» WHAT THE TASK REQUIRES: For this exercise, restate every line below word for word and drop the images.

-------- TASK DATA --------

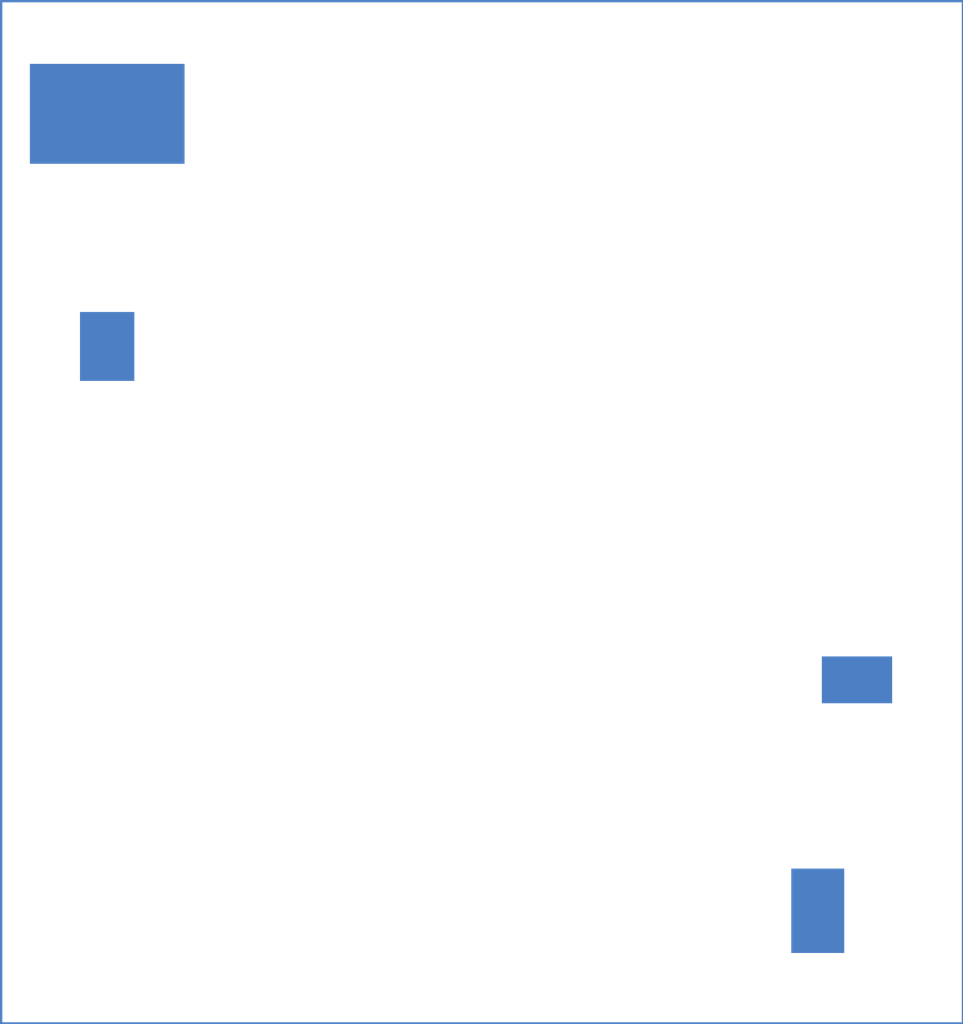
<source format=kicad_pcb>
(kicad_pcb (version 20171130) (host pcbnew "(5.1.2)-2")

  (general
    (thickness 1.6)
  )

  (page A4)
  (layers
    (0 Top signal)
    (31 Bottom signal)
    (32 B.Adhes user)
    (33 F.Adhes user)
    (34 B.Paste user)
    (35 F.Paste user)
    (36 B.SilkS user)
    (37 F.SilkS user)
    (38 B.Mask user)
    (39 F.Mask user)
    (40 Dwgs.User user)
    (41 Cmts.User user)
    (42 Eco1.User user)
    (43 Eco2.User user)
    (44 Edge.Cuts user)
    (45 Margin user)
    (46 B.CrtYd user)
    (47 F.CrtYd user)
    (48 B.Fab user)
    (49 F.Fab user)
  )

  (setup
    (pad_to_mask_clearance 0.1016)
    (aux_axis_origin -120.62617 153.22756)
    (grid_origin -120.62617 153.22756)
    (pcbplotparams
      (layerselection 0x00010fc_ffffffff)
      (plot_on_all_layers_selection 0x0000000_00000000)
      (disableapertmacros false)
      (usegerberextensions false)
      (usegerberattributes true)
      (usegerberadvancedattributes true)
      (creategerberjobfile true)
      (dashed_line_dash_ratio 12)
      (dashed_line_gap_ratio 3)
      (svgprecision 4)
      (plotframeref false)
      (viasonmask false)
      (mode 1)
      (useauxorigin false)
      (hpglpennumber 1)
      (hpglpenspeed 20)
      (hpglpendiameter 15)
      (dxfpolygonmode true)
      (dxfimperialunits true)
      (dxfusepcbnewfont true)
      (psnegative false)
      (psa4output false)
      (plotreference true)
      (plotvalue true)
      (plotinvisibletext false)
      (sketchpadsonfab false)
      (subtractmaskfromsilk false)
      (outputformat 1)
      (mirror false)
      (drillshape 1)
      (scaleselection 1)
      (outputdirectory "")
    )
  )

  (net 0 "")

  (net 1 Y+)
  (net 2 Y-)
  (net 3 NetR3_2)
  (net 4 W-)
  (net 5 W+)
  (net 6 VIN)
  (net 7 VCC_5V)
  (net 8 TK6)
  (net 9 TK5)
  (net 10 TK4)
  (net 11 TK3)
  (net 12 TK2)
  (net 13 TK1)
  (net 14 SK4)
  (net 15 SK3)
  (net 16 SK2)
  (net 17 SK1)
  (net 18 S_LED7)
  (net 19 S_LED6)
  (net 20 S_LED5)
  (net 21 S_LED4)
  (net 22 S_LED3)
  (net 23 S_LED2)
  (net 24 S_LED1)
  (net 25 PWM2)
  (net 26 PWM1)
  (net 27 NetR19_2)
  (net 28 NetR16_2)
  (net 29 NetR15_2)
  (net 30 NetR14_1)
  (net 31 NetR12_1)
  (net 32 NetD2_1)
  (net 33 NetD1_1)
  (net 34 NetC5_2)
  (net 35 K_LED4)
  (net 36 K_LED3)
  (net 37 K_LED2)
  (net 38 K_LED1)
  (net 39 GND)
  (net 40 ALS_IN)

  (net_class Default "This is the default net class."
    (add_net ALS_IN)
    (add_net K_LED1)
    (add_net K_LED2)
    (add_net K_LED3)
    (add_net K_LED4)
    (add_net NetC5_2)
    (add_net NetD1_1)
    (add_net NetD2_1)
    (add_net NetR12_1)
    (add_net NetR14_1)
    (add_net NetR15_2)
    (add_net NetR16_2)
    (add_net NetR19_2)
    (add_net NetR3_2)
    (add_net PWM1)
    (add_net PWM2)
    (add_net SK1)
    (add_net SK2)
    (add_net SK3)
    (add_net SK4)
    (add_net S_LED1)
    (add_net S_LED2)
    (add_net S_LED3)
    (add_net S_LED4)
    (add_net S_LED5)
    (add_net S_LED6)
    (add_net S_LED7)
    (add_net TK1)
    (add_net TK2)
    (add_net TK3)
    (add_net TK4)
    (add_net TK5)
    (add_net TK6)
    (add_net VIN)
    (add_net W+)
    (add_net W-)
    (add_net Y+)
    (add_net Y-)
    (trace_width 0.254)
  )
  (net_class Power "This is the default net class."
    (add_net GND)
    (add_net VCC_5V)
    (trace_width 0.8)
  )

 
  
  (module "MIJI_ADPcbLib.PcbLib:R1206-JP_4" (layer Bottom) (tedit 0) (tstamp 0)
    (at 130.501099 96.077560 270)
    (fp_text reference 3 (at 0 0) (layer B.SilkS) hide
      (effects (font (size 0.8 0.8) (thickness 0.127)) (justify left bottom))
    )
    
    (pad 1 smd rect (at 0 0 0) (size 1.5 1) (layers Bottom B.Paste B.Mask)
(net 3 NetR3_2))
     )

  (module "MIJI_ADPcbLib.PcbLib:SMD-EC6.3X6.3X10_5" (layer Bottom) (tedit 0) (tstamp 0)
    (at 114.502346 84.003598 270)
    (fp_text reference 4 (at 0 0) (layer B.SilkS) hide
      (effects (font (size 0.8 0.8) (thickness 0.127)) (justify left bottom))
    )
       (pad 1 smd rect (at 0 0 0) (size 3.3 2.132) (layers Bottom B.Paste B.Mask)
(net 3 NetR3_2))
      )

  
  (module "Miscellaneous Devices LC.PcbLib:0805_C_7" (layer Bottom) (tedit 0) (tstamp 0)
    (at 114.501099 88.965560 270)
    (fp_text reference 6 (at 0 0) (layer B.SilkS) hide
      (effects (font (size 0.8 0.8) (thickness 0.127)) (justify left bottom))
    )
      (pad 1 smd rect (at 0 0 0) (size 1.16 1.47) (layers Bottom B.Paste B.Mask)
(net 6 VIN))

  )

  (module "Miscellaneous Devices LC.PcbLib:1206_C_8" (layer Bottom) (tedit 0) (tstamp 0)
    (at 129.663868 101.003598 270)
    (fp_text reference 7 (at 0 0) (layer B.SilkS) hide
      (effects (font (size 0.8 0.8) (thickness 0.127)) (justify left bottom))
    )
       (pad 1 smd rect (at 0 0 0) (size 1.13 1.8) (layers Bottom B.Paste B.Mask)
(net 6 VIN))
     )

 
  (gr_line (start 112.239395 81.600538) (end 132.762803 81.600538) (layer Bottom) (width 0.05) (tstamp 42A38F4))
  (gr_line (start 132.762803 81.600538) (end 132.762803 103.406658) (layer Bottom) (width 0.05) (tstamp 42A38F4))
  (gr_line (start 132.762803 103.406658) (end 112.239395 103.406658) (layer Bottom) (width 0.05) (tstamp 42A38F4))
  (gr_line (start 112.239395 103.406658) (end 112.239395 81.600538) (layer Bottom) (width 0.05) (tstamp 42A38F4))
)

</source>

--------

» TASK OUTPUT:
<source format=kicad_pcb>
(kicad_pcb (version 20171130) (host pcbnew "(5.1.2)-2")

  (general
    (thickness 1.6)
  )

  (page A4)
  (layers
    (0 Top signal)
    (31 Bottom signal)
    (32 B.Adhes user)
    (33 F.Adhes user)
    (34 B.Paste user)
    (35 F.Paste user)
    (36 B.SilkS user)
    (37 F.SilkS user)
    (38 B.Mask user)
    (39 F.Mask user)
    (40 Dwgs.User user)
    (41 Cmts.User user)
    (42 Eco1.User user)
    (43 Eco2.User user)
    (44 Edge.Cuts user)
    (45 Margin user)
    (46 B.CrtYd user)
    (47 F.CrtYd user)
    (48 B.Fab user)
    (49 F.Fab user)
  )

  (setup
    (pad_to_mask_clearance 0.1016)
    (aux_axis_origin -120.62617 153.22756)
    (grid_origin -120.62617 153.22756)
    (pcbplotparams
      (layerselection 0x00010fc_ffffffff)
      (plot_on_all_layers_selection 0x0000000_00000000)
      (disableapertmacros false)
      (usegerberextensions false)
      (usegerberattributes true)
      (usegerberadvancedattributes true)
      (creategerberjobfile true)
      (dashed_line_dash_ratio 12)
      (dashed_line_gap_ratio 3)
      (svgprecision 4)
      (plotframeref false)
      (viasonmask false)
      (mode 1)
      (useauxorigin false)
      (hpglpennumber 1)
      (hpglpenspeed 20)
      (hpglpendiameter 15)
      (dxfpolygonmode true)
      (dxfimperialunits true)
      (dxfusepcbnewfont true)
      (psnegative false)
      (psa4output false)
      (plotreference true)
      (plotvalue true)
      (plotinvisibletext false)
      (sketchpadsonfab false)
      (subtractmaskfromsilk false)
      (outputformat 1)
      (mirror false)
      (drillshape 1)
      (scaleselection 1)
      (outputdirectory "")
    )
  )

  (net 0 "")

  (net 1 Y+)
  (net 2 Y-)
  (net 3 NetR3_2)
  (net 4 W-)
  (net 5 W+)
  (net 6 VIN)
  (net 7 VCC_5V)
  (net 8 TK6)
  (net 9 TK5)
  (net 10 TK4)
  (net 11 TK3)
  (net 12 TK2)
  (net 13 TK1)
  (net 14 SK4)
  (net 15 SK3)
  (net 16 SK2)
  (net 17 SK1)
  (net 18 S_LED7)
  (net 19 S_LED6)
  (net 20 S_LED5)
  (net 21 S_LED4)
  (net 22 S_LED3)
  (net 23 S_LED2)
  (net 24 S_LED1)
  (net 25 PWM2)
  (net 26 PWM1)
  (net 27 NetR19_2)
  (net 28 NetR16_2)
  (net 29 NetR15_2)
  (net 30 NetR14_1)
  (net 31 NetR12_1)
  (net 32 NetD2_1)
  (net 33 NetD1_1)
  (net 34 NetC5_2)
  (net 35 K_LED4)
  (net 36 K_LED3)
  (net 37 K_LED2)
  (net 38 K_LED1)
  (net 39 GND)
  (net 40 ALS_IN)

  (net_class Default "This is the default net class."
    (add_net ALS_IN)
    (add_net K_LED1)
    (add_net K_LED2)
    (add_net K_LED3)
    (add_net K_LED4)
    (add_net NetC5_2)
    (add_net NetD1_1)
    (add_net NetD2_1)
    (add_net NetR12_1)
    (add_net NetR14_1)
    (add_net NetR15_2)
    (add_net NetR16_2)
    (add_net NetR19_2)
    (add_net NetR3_2)
    (add_net PWM1)
    (add_net PWM2)
    (add_net SK1)
    (add_net SK2)
    (add_net SK3)
    (add_net SK4)
    (add_net S_LED1)
    (add_net S_LED2)
    (add_net S_LED3)
    (add_net S_LED4)
    (add_net S_LED5)
    (add_net S_LED6)
    (add_net S_LED7)
    (add_net TK1)
    (add_net TK2)
    (add_net TK3)
    (add_net TK4)
    (add_net TK5)
    (add_net TK6)
    (add_net VIN)
    (add_net W+)
    (add_net W-)
    (add_net Y+)
    (add_net Y-)
    (trace_width 0.254)
  )
  (net_class Power "This is the default net class."
    (add_net GND)
    (add_net VCC_5V)
    (trace_width 0.8)
  )

 
  
  (module "MIJI_ADPcbLib.PcbLib:R1206-JP_4" (layer Bottom) (tedit 0) (tstamp 0)
    (at 130.501099 96.077560 270)
    (fp_text reference 3 (at 0 0) (layer B.SilkS) hide
      (effects (font (size 0.8 0.8) (thickness 0.127)) (justify left bottom))
    )
    
    (pad 1 smd rect (at 0 0 0) (size 1.5 1) (layers Bottom B.Paste B.Mask)
(net 3 NetR3_2))
     )

  (module "MIJI_ADPcbLib.PcbLib:SMD-EC6.3X6.3X10_5" (layer Bottom) (tedit 0) (tstamp 0)
    (at 114.502346 84.003598 270)
    (fp_text reference 4 (at 0 0) (layer B.SilkS) hide
      (effects (font (size 0.8 0.8) (thickness 0.127)) (justify left bottom))
    )
       (pad 1 smd rect (at 0 0 0) (size 3.3 2.132) (layers Bottom B.Paste B.Mask)
(net 3 NetR3_2))
      )

  
  (module "Miscellaneous Devices LC.PcbLib:0805_C_7" (layer Bottom) (tedit 0) (tstamp 0)
    (at 114.501099 88.965560 270)
    (fp_text reference 6 (at 0 0) (layer B.SilkS) hide
      (effects (font (size 0.8 0.8) (thickness 0.127)) (justify left bottom))
    )
      (pad 1 smd rect (at 0 0 0) (size 1.16 1.47) (layers Bottom B.Paste B.Mask)
(net 6 VIN))

  )

  (module "Miscellaneous Devices LC.PcbLib:1206_C_8" (layer Bottom) (tedit 0) (tstamp 0)
    (at 129.663868 101.003598 270)
    (fp_text reference 7 (at 0 0) (layer B.SilkS) hide
      (effects (font (size 0.8 0.8) (thickness 0.127)) (justify left bottom))
    )
       (pad 1 smd rect (at 0 0 0) (size 1.13 1.8) (layers Bottom B.Paste B.Mask)
(net 6 VIN))
     )

 
  (gr_line (start 112.239395 81.600538) (end 132.762803 81.600538) (layer Bottom) (width 0.05) (tstamp 42A38F4))
  (gr_line (start 132.762803 81.600538) (end 132.762803 103.406658) (layer Bottom) (width 0.05) (tstamp 42A38F4))
  (gr_line (start 132.762803 103.406658) (end 112.239395 103.406658) (layer Bottom) (width 0.05) (tstamp 42A38F4))
  (gr_line (start 112.239395 103.406658) (end 112.239395 81.600538) (layer Bottom) (width 0.05) (tstamp 42A38F4))
)

</source>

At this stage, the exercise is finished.